◆ **TAREFA**:
No trecho sobre o apoio dos jornais à ditadura, qual grande jornal brasileiro é apontado como a exceção entre os que apoiaram o golpe?

◆ **TRECHO DO TEXTO**:

O apoio dos jornais à ditadura nem foi pedido. Foi oferecido. O livro “Até a Última Página — Uma História do Jornal do Brasil” (Objetiva, 564 páginas), de Cezar Motta, relata entre as páginas 135 e 136: “Como todos os grandes jornais brasileiros, à exceção do ‘Última Hora’, o ‘JB’ apoiou o golpe desde que começou a ser preparado. Mas o apoio não era restrito à direção da empresa, a Nascimento Brito e à condessa Pereira Carneiro. Toda a cúpula da redação, os jornalistas com responsabilidade pelo produto final, eram favoráveis: o editor-chefe, Alberto Dines, o chefe de redação Carlos Lemos, o editorialista Wilson Figueiredo e o recém-promovido chefe de reportagem, Luiz Orlando Carneiro”.

◆ **LINHAS FORNECIDAS**:

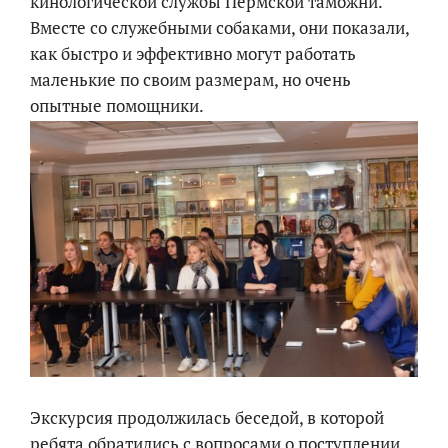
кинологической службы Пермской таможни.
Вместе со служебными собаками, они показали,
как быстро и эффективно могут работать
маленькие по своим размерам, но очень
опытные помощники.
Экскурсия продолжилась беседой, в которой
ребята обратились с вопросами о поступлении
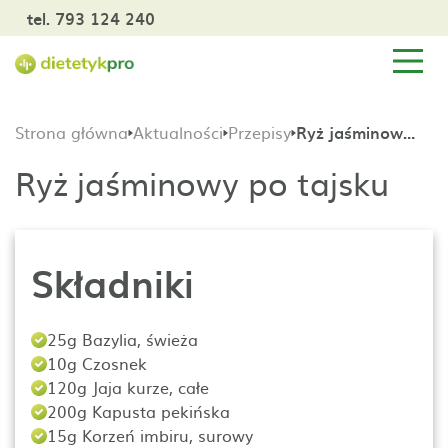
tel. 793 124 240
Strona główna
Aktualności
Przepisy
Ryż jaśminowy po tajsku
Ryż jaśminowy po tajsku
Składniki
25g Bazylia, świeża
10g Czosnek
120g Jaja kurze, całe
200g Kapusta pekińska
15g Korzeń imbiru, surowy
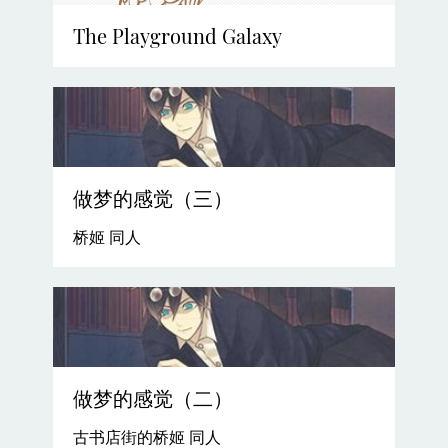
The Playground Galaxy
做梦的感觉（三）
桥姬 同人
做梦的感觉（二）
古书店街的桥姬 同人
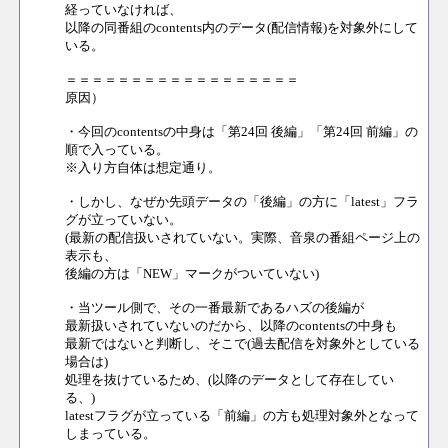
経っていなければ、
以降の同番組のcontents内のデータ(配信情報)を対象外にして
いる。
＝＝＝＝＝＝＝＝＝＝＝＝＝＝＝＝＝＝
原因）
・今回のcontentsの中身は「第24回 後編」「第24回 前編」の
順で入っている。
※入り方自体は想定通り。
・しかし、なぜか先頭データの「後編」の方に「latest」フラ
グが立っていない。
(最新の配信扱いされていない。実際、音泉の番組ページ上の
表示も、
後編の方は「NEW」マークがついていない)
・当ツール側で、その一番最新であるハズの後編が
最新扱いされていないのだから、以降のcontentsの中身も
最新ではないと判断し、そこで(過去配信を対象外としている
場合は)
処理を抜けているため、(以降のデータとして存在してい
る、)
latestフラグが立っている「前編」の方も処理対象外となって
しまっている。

--

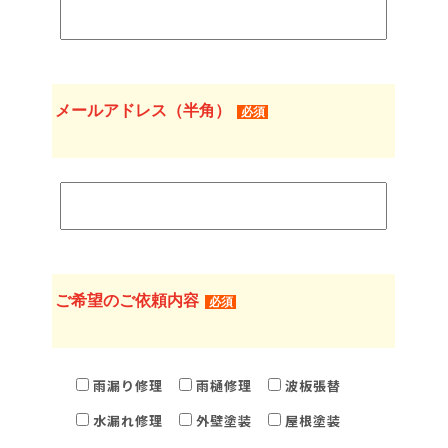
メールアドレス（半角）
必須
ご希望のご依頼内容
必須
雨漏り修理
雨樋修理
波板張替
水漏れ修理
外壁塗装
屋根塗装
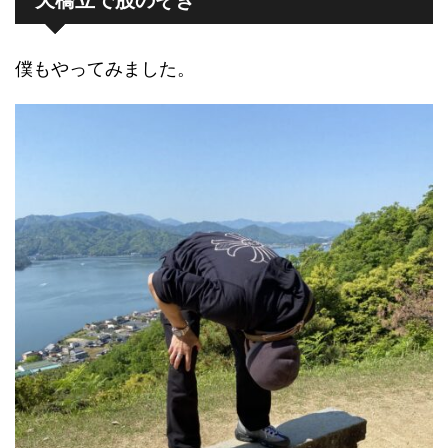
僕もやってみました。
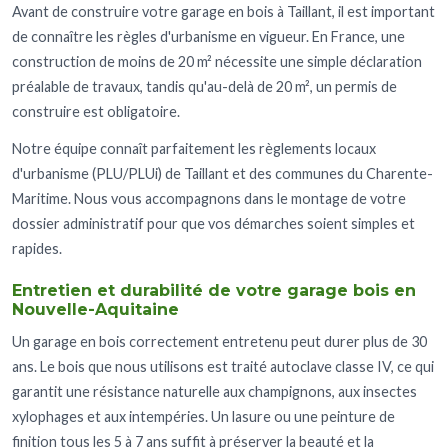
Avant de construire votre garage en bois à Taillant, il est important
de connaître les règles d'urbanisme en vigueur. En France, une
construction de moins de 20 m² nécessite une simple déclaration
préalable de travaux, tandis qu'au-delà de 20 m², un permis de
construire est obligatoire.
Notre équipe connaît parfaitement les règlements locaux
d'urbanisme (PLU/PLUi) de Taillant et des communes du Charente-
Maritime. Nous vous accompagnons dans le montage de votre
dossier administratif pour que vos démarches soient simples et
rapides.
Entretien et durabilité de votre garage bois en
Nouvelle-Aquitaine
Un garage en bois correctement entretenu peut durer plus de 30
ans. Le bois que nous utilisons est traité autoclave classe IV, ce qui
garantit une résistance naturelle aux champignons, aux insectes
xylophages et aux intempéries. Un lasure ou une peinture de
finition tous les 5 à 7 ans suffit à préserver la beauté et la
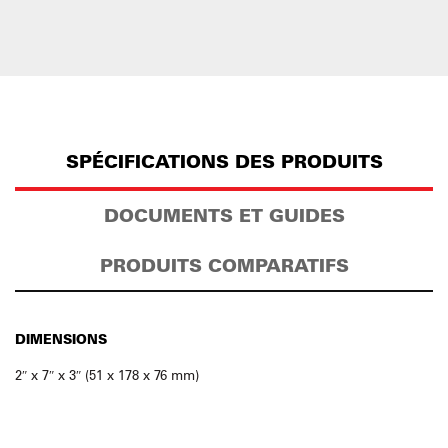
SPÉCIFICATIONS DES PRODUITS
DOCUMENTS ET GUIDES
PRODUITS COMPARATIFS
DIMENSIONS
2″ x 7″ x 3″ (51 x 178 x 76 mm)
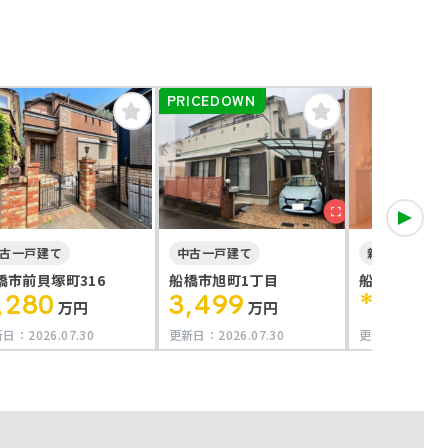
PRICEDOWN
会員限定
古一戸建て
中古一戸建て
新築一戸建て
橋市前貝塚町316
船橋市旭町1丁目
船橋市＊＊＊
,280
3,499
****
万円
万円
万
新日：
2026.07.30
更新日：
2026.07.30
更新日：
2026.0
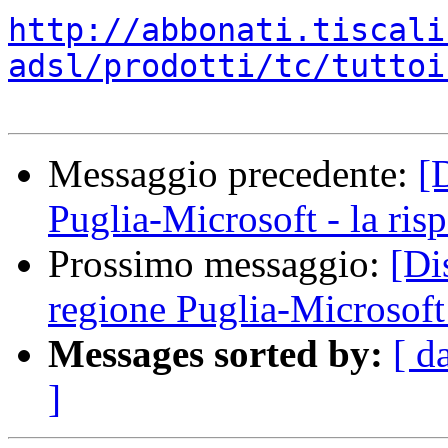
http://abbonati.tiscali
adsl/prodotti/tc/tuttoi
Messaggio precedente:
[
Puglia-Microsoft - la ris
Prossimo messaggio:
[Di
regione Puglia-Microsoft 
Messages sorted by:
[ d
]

...

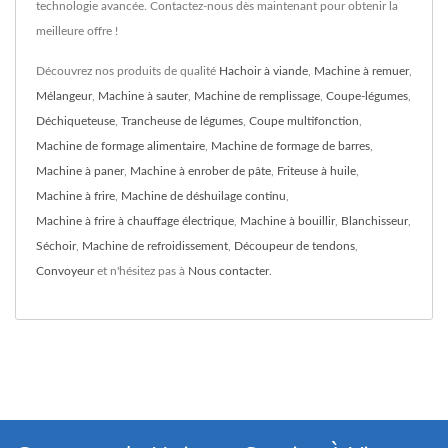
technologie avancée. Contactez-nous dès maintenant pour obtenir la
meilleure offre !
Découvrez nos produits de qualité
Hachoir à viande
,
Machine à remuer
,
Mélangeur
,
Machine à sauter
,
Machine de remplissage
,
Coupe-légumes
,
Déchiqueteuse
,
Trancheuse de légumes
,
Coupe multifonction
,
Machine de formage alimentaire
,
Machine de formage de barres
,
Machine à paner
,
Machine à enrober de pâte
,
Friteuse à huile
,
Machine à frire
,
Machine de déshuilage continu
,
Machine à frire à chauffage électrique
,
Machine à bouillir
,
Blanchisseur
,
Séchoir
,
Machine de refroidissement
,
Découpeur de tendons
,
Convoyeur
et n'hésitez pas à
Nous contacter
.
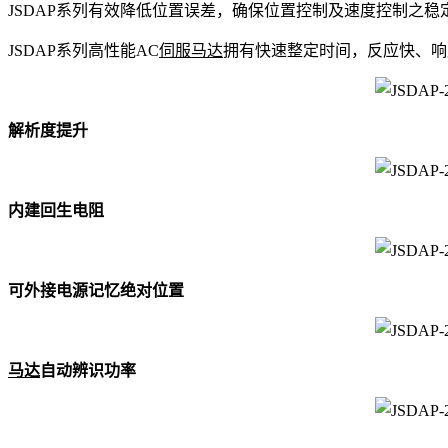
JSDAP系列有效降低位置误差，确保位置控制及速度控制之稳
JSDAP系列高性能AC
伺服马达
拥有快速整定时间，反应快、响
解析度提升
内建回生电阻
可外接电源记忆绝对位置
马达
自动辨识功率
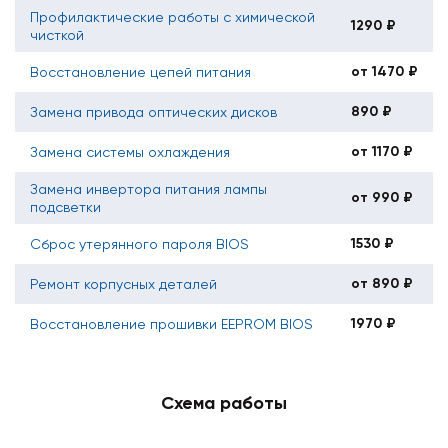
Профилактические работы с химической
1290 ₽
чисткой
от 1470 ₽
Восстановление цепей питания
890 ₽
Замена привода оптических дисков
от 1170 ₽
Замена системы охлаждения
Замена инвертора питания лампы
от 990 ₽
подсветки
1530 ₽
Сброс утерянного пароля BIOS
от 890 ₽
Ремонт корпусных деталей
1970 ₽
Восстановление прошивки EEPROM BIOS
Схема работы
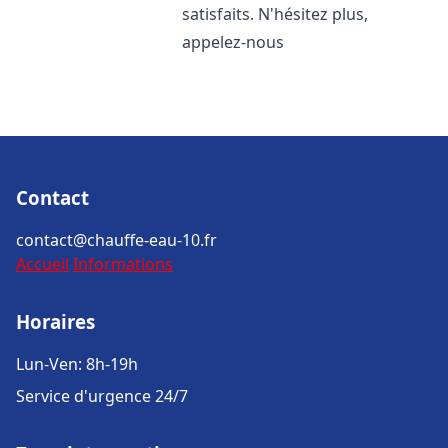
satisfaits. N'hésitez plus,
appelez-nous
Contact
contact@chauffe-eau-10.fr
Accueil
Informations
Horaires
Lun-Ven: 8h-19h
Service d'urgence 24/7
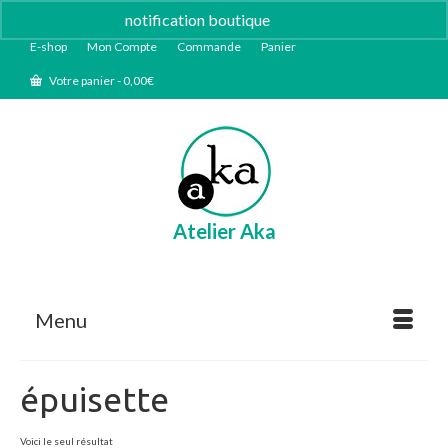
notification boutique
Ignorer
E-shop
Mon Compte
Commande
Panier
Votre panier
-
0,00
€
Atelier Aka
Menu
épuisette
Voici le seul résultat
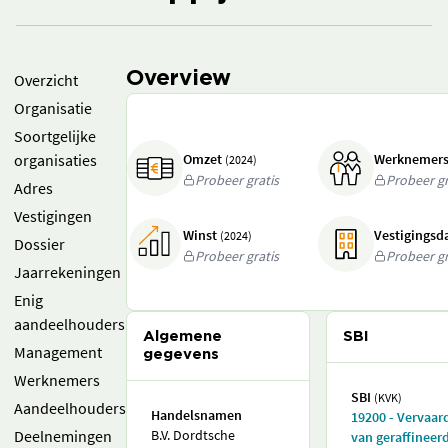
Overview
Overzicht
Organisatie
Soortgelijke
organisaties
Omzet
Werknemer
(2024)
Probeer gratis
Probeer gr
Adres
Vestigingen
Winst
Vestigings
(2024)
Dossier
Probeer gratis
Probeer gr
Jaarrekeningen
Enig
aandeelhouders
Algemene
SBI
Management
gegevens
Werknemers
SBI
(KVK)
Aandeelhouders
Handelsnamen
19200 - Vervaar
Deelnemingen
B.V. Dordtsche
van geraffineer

◆ **RESPOSTA**:
O “Última Hora”.